EXCERPT below:

An illegal immigrant is now in federal custody after allegedly striking and killing Fort Bend County Sheriff's Deputy Kenneth Lewis in a hit-and-run last month, according to Immigration and Customs Enforcement officials.
On March 14, ICE agents took custody of Dennis Arguello-Acosta, the man investigators say slammed into Lewis on February 21 while the deputy had pulled over to assist drivers involved in a minor crash. Lewis died from his injuries at a nearby hospital. Arguello-Acosta fled the scene.
A law enforcement officer stopped to help strangers on the side of the road. He never came home. The man accused of killing him should never have been in the country.
The Manhunt and the Arrest
According to Breitbart, after Arguello-Acosta fled, the Federal Bureau of Investigation joined local law enforcement to track down the driver. The details of the investigation between the February 21 incident and the March 14 arrest remain sparse, but the outcome is clear: ICE agents ultimately took Arguello-Acosta into custody to prevent him from walking free.
Department of Homeland Security spokesperson Lauren Bis framed the arrest in blunt terms:
"Deputy Kenneth Lewis served his community honorably as a law enforcement officer — and he would still be with us today if it were not for this criminal illegal alien who should've never been in our country in the first place."

End of EXCERPT.

> **WORK ORDER 1**:
Write down the passage of the article on Deputy Kenneth Lewis from "On March 14, ICE" to "fled the scene.".
> **WORK ORDER 2**:
Carry the article on Deputy Kenneth Lewis forward from the point where it stops.

INFORMATION SUPPLIED below:

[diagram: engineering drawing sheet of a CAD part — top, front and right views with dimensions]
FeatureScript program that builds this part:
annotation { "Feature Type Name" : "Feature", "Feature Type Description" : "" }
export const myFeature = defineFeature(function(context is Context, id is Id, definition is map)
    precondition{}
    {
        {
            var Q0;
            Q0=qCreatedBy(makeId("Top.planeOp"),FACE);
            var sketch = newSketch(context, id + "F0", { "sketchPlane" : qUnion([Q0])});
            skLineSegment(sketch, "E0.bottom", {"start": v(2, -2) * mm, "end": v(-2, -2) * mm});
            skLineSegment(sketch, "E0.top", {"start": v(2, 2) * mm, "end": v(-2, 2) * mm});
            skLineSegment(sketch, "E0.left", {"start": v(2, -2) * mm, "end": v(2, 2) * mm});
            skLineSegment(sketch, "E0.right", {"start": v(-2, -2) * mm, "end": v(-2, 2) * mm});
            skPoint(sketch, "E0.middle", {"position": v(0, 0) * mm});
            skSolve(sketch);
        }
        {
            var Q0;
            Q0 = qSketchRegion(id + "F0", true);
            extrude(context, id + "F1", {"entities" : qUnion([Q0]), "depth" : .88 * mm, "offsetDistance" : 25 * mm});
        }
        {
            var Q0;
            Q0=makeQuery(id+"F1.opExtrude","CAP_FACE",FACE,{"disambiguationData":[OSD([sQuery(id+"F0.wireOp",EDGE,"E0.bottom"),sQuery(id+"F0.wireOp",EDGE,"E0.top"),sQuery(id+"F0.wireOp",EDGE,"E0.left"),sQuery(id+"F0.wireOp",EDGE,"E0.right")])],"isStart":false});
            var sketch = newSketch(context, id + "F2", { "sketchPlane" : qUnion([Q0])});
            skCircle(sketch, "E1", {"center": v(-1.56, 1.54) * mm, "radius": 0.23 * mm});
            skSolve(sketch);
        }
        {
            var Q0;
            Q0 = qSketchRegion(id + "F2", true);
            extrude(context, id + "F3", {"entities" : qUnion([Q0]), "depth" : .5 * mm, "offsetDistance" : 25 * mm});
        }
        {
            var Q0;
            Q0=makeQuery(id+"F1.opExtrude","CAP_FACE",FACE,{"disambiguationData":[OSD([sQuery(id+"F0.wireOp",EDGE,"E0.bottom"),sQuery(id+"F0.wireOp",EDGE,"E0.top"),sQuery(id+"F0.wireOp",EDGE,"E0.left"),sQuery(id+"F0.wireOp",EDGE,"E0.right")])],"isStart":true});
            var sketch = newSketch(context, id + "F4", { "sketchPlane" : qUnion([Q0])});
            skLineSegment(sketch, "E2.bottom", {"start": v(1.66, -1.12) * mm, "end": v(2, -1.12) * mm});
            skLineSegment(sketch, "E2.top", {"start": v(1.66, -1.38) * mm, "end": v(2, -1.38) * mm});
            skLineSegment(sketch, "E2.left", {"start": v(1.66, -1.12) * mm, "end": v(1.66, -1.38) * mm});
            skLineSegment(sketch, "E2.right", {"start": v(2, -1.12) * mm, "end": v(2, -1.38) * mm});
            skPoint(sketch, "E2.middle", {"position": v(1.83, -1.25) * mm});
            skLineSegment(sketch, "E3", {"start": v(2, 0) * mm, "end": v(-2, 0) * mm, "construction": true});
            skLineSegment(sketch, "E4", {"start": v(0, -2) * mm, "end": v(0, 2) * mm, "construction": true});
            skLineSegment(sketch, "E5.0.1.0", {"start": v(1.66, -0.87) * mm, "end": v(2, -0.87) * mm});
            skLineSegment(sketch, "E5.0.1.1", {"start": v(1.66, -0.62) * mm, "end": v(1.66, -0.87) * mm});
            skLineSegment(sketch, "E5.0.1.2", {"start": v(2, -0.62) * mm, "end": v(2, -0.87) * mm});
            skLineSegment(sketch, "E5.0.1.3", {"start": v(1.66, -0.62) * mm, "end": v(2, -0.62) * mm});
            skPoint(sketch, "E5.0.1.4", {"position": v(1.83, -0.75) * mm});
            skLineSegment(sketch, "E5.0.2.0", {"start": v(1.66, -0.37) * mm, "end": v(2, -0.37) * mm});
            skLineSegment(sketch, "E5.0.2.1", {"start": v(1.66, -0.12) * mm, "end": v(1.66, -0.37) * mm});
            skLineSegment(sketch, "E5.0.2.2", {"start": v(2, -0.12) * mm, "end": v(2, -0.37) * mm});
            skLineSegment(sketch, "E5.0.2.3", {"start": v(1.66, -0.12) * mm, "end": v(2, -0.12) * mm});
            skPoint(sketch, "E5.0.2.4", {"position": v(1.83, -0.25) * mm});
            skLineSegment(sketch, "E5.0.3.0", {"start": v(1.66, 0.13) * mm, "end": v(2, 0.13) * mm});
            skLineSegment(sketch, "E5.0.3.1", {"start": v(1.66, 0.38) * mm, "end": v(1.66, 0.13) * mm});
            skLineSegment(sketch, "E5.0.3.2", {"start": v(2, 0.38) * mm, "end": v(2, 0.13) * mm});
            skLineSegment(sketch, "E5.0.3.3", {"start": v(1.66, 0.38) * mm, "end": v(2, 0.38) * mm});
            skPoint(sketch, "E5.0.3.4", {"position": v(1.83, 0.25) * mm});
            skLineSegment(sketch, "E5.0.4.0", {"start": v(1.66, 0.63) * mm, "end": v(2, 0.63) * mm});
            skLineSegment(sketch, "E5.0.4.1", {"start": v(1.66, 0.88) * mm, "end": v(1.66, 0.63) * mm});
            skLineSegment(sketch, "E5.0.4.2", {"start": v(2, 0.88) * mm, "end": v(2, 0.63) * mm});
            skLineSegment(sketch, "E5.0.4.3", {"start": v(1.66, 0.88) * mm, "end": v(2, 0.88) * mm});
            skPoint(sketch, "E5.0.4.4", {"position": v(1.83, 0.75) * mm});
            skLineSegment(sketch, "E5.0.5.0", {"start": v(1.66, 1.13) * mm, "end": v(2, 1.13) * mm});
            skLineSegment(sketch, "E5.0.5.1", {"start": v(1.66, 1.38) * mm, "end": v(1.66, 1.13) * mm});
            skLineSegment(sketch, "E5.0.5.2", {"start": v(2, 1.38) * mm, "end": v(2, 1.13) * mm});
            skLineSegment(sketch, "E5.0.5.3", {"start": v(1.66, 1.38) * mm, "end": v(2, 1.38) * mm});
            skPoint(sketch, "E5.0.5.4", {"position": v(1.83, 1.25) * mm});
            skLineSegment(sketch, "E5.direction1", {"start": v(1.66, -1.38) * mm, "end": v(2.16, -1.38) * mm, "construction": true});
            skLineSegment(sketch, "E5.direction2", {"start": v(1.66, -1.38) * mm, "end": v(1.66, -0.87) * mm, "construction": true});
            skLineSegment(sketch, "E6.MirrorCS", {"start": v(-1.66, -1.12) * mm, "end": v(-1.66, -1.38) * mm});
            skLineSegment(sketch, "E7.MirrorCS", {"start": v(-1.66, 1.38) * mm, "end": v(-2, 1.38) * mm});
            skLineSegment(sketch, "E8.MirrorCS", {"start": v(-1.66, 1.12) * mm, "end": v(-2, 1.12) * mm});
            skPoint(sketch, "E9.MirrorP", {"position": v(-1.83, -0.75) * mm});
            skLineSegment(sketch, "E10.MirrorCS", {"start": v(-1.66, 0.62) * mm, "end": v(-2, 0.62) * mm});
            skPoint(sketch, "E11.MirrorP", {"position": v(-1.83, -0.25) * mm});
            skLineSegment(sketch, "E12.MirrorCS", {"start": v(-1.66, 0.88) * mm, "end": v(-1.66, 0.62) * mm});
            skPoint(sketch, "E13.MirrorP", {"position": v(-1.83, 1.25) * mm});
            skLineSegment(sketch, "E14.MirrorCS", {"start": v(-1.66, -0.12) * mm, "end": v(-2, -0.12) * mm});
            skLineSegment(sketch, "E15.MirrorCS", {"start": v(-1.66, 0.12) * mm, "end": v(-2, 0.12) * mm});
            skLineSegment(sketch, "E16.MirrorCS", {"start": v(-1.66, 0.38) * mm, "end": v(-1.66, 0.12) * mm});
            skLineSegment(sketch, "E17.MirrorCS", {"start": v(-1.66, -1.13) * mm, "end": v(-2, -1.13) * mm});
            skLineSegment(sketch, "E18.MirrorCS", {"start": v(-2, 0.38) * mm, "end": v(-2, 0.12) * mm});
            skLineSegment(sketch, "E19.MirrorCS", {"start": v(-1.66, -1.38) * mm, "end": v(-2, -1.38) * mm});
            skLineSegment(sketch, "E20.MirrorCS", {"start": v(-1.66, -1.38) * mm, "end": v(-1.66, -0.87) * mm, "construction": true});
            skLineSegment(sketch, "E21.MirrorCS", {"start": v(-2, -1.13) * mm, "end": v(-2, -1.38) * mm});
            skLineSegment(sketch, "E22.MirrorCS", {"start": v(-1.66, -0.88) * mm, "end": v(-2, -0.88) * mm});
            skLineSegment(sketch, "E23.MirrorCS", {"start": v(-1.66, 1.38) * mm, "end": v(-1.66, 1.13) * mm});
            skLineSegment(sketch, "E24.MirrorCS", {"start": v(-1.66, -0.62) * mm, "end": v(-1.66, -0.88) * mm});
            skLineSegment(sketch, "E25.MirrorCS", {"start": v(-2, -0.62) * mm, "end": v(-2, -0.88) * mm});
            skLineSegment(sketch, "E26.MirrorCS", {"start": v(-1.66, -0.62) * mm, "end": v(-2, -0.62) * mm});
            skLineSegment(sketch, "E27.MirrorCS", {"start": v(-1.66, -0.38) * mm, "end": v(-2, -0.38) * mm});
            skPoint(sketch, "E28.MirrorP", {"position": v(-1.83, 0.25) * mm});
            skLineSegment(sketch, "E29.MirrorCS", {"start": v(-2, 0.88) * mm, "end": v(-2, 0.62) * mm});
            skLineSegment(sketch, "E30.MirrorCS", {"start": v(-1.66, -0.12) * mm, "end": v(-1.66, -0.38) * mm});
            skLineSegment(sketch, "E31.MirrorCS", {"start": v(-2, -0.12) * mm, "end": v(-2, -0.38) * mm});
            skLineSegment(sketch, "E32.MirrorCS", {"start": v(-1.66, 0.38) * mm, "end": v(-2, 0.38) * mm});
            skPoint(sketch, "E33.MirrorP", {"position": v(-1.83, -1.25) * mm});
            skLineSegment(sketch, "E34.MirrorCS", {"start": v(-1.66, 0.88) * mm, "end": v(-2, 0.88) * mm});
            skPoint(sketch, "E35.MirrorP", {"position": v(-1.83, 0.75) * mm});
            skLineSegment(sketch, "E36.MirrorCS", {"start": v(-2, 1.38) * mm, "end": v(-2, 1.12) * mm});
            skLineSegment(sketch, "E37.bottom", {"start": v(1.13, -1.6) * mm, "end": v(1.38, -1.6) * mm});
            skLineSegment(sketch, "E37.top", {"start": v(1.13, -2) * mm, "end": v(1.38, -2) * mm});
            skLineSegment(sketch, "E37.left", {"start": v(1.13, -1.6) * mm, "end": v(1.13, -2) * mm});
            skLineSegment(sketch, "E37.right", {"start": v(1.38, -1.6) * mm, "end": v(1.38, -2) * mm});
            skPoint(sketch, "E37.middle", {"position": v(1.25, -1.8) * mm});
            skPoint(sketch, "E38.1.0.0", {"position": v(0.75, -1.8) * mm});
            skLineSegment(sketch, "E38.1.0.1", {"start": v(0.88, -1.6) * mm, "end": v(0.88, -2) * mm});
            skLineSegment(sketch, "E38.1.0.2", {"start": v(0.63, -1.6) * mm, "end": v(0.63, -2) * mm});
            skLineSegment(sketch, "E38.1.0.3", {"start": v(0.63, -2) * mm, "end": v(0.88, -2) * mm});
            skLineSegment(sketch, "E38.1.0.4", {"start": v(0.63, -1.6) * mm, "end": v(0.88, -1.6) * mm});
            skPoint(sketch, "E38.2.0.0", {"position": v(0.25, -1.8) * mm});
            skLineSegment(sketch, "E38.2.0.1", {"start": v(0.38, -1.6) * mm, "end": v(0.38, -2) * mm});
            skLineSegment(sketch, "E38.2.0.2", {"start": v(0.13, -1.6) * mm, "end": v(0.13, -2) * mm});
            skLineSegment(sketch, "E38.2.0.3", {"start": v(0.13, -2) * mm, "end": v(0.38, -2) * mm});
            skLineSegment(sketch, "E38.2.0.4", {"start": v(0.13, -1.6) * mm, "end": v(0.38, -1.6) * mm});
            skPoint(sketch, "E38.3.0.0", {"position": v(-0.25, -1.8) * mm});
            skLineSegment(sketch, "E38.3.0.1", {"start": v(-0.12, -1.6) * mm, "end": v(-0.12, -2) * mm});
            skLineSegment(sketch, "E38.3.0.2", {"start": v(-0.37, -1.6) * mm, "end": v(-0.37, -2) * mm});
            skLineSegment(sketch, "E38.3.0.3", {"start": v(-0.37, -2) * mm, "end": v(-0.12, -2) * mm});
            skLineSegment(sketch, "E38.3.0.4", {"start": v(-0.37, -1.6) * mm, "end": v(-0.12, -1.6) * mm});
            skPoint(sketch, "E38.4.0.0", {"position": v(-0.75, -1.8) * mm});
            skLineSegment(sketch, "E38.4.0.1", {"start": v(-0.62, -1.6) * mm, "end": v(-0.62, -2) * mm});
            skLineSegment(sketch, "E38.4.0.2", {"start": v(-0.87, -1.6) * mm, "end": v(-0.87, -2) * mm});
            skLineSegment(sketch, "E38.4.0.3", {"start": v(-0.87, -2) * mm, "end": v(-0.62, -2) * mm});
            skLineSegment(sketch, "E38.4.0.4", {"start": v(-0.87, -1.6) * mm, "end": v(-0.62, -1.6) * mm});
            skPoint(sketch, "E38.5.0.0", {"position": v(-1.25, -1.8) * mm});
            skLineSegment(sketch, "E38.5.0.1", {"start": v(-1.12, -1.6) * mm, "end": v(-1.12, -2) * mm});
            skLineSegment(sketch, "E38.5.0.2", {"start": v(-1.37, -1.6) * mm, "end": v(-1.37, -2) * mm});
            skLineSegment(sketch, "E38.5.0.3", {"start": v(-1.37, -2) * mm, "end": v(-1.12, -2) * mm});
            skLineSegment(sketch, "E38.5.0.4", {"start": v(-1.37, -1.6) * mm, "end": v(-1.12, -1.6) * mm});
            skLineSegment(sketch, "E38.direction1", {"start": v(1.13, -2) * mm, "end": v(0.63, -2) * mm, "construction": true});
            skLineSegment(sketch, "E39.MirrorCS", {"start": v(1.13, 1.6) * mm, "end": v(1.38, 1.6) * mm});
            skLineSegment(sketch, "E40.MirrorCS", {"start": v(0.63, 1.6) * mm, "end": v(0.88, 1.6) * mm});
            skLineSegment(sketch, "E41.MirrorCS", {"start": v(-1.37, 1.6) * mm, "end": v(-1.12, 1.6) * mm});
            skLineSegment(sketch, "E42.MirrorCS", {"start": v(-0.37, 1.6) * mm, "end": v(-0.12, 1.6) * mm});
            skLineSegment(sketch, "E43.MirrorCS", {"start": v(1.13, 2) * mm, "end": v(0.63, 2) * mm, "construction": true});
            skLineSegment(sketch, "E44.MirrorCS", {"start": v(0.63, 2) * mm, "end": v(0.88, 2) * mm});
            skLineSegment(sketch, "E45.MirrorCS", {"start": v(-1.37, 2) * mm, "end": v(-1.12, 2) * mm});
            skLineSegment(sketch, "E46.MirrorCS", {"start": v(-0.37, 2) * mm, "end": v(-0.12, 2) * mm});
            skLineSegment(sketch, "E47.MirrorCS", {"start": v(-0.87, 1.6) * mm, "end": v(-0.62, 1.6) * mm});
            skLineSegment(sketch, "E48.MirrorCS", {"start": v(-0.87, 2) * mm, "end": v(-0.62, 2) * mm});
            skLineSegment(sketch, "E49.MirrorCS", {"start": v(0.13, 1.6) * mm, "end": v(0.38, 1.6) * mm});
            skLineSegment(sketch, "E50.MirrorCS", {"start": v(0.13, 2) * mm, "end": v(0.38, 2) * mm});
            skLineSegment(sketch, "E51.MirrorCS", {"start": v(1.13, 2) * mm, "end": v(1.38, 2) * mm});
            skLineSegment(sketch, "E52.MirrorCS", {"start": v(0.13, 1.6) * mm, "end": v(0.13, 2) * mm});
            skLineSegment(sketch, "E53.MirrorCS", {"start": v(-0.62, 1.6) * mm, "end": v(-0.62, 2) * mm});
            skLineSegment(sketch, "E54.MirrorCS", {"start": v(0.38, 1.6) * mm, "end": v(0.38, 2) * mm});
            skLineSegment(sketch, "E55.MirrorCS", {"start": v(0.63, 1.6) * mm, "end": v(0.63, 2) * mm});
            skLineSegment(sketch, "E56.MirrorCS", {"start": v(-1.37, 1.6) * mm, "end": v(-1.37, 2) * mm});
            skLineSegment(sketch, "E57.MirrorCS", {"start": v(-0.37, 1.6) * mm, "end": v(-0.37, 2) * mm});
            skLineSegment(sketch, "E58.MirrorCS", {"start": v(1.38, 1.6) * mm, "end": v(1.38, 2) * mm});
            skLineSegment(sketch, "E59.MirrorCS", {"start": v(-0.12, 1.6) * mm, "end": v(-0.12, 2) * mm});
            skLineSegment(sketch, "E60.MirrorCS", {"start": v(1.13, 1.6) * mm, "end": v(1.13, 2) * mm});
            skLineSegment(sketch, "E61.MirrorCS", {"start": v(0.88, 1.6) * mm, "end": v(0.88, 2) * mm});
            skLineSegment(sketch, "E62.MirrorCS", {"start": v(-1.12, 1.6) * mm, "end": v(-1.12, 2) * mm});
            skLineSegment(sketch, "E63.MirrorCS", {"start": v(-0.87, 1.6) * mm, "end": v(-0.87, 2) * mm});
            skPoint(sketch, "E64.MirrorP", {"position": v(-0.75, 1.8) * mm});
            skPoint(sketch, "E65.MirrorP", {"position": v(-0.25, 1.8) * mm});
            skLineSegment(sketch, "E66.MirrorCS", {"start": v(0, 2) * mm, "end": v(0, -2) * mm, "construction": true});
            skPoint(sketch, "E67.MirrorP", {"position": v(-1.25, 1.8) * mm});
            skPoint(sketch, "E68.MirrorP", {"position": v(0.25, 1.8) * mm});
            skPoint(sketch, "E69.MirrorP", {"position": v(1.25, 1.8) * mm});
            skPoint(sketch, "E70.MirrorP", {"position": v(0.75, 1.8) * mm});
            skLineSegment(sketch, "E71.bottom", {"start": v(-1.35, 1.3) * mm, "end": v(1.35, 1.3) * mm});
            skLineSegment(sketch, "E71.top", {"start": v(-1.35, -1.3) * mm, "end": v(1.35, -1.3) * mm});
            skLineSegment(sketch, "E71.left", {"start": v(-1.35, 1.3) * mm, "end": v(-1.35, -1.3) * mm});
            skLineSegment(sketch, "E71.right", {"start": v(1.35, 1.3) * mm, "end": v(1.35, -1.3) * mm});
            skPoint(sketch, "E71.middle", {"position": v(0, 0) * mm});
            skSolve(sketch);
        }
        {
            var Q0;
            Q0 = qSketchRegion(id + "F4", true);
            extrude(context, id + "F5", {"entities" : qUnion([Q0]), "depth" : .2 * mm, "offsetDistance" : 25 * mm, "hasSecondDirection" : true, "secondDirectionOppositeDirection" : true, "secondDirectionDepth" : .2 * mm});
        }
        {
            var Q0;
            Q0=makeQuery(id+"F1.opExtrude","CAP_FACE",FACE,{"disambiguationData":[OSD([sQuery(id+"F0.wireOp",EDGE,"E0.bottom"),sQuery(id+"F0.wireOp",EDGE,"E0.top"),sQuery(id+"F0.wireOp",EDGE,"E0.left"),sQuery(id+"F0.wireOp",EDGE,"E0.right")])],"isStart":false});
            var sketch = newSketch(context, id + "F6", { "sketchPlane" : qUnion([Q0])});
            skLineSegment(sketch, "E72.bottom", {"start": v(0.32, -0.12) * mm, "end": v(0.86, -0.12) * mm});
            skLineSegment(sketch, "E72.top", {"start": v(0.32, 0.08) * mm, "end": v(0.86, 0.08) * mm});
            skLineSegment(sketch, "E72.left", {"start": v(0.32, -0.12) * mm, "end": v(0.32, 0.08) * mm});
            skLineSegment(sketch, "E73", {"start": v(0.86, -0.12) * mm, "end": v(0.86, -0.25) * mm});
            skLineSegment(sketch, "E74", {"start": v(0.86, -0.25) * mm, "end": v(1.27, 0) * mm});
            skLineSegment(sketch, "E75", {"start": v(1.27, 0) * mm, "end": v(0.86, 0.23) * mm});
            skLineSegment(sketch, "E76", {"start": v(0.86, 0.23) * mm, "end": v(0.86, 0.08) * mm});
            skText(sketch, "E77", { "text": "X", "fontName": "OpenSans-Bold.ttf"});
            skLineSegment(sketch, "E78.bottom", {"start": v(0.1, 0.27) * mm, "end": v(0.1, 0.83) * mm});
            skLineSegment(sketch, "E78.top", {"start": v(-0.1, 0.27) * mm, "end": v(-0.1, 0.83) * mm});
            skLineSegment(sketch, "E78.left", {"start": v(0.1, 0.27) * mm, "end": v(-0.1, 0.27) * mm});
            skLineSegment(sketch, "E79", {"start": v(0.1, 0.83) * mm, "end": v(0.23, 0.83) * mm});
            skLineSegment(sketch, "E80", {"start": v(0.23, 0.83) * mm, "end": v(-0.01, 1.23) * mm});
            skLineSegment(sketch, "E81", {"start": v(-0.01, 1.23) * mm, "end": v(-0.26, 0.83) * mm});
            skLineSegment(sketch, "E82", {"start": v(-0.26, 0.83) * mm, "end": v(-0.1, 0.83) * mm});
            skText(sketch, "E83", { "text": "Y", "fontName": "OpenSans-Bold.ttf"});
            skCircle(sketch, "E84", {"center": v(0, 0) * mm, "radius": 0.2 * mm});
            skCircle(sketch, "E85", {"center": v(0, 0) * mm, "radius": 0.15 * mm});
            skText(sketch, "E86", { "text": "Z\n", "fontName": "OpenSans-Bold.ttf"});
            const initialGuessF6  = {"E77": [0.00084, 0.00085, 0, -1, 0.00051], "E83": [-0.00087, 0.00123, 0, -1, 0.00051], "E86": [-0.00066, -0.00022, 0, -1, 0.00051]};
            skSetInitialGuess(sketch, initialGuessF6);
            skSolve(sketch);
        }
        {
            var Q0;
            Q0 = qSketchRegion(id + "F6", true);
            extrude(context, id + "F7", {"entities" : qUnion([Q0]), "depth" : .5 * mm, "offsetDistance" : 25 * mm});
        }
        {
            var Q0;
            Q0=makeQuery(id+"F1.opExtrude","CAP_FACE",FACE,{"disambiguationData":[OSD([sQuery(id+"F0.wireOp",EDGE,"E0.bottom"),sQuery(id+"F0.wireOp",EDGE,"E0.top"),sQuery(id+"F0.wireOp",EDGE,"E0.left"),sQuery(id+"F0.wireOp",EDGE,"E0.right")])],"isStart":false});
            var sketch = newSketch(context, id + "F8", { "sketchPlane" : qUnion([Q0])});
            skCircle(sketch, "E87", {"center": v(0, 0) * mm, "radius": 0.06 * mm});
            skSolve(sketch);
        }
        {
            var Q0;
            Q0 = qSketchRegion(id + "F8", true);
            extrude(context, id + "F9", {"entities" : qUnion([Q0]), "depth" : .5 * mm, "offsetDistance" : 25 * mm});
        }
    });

End of INFORMATION SUPPLIED.

> **TASK ANSWER 1**:
On March 14, ICE agents took custody of Dennis Arguello-Acosta, the man investigators say slammed into Lewis on February 21 while the deputy had pulled over to assist drivers involved in a minor crash. Lewis died from his injuries at a nearby hospital. Arguello-Acosta fled the scene.

> **TASK ANSWER 2**:
There is no ambiguity in that statement, and there shouldn't be. Lewis was doing the most routine, selfless kind of police work, pulling over to help at a fender bender, when an illegal immigrant's vehicle ended his life. The driver didn't stop. He ran.
ICE officials said they took Arguello-Acosta into custody specifically so that he would not be released onto the streets. He may soon face state charges.
A Preventable Death
Every crime committed by someone who should not be in the United States carries a particular sting. Not because the crime itself is categorically different from one committed by a citizen, but because the entire chain of events was avoidable. Enforce the border. Remove those who cross it illegally. Deputy Lewis goes home to his family.
That is the calculus that the open-borders crowd refuses to engage with honestly. They talk about "root causes." They talk about "comprehensive reform." They talk about everything except the man who is dead and the illegal immigrant who killed him.
Bis made the administration's posture unmistakable:
"Under President Trump, criminal illegal aliens are not welcome in the U.S."
That sentence does a lot of work, but only because the enforcement apparatus behind it is doing the work too. ICE agents tracked Arguello-Acosta down. They arrested him. They held him. This is what immigration enforcement looks like when the federal government treats it as a priority rather than a political inconvenience.
What Accountability Looks Like
The state charges that may follow will be important. Accountability for Deputy Lewis demands a full prosecution, not just an immigration hold. But the federal response here sets the tone. Arguello-Acosta is not out on bond. He is not lost in the system. He is in ICE custody.
Bis put it simply:
"ICE has arrested Arguello-Acosta to ensure that he is not free to roam on our streets and threaten public safety."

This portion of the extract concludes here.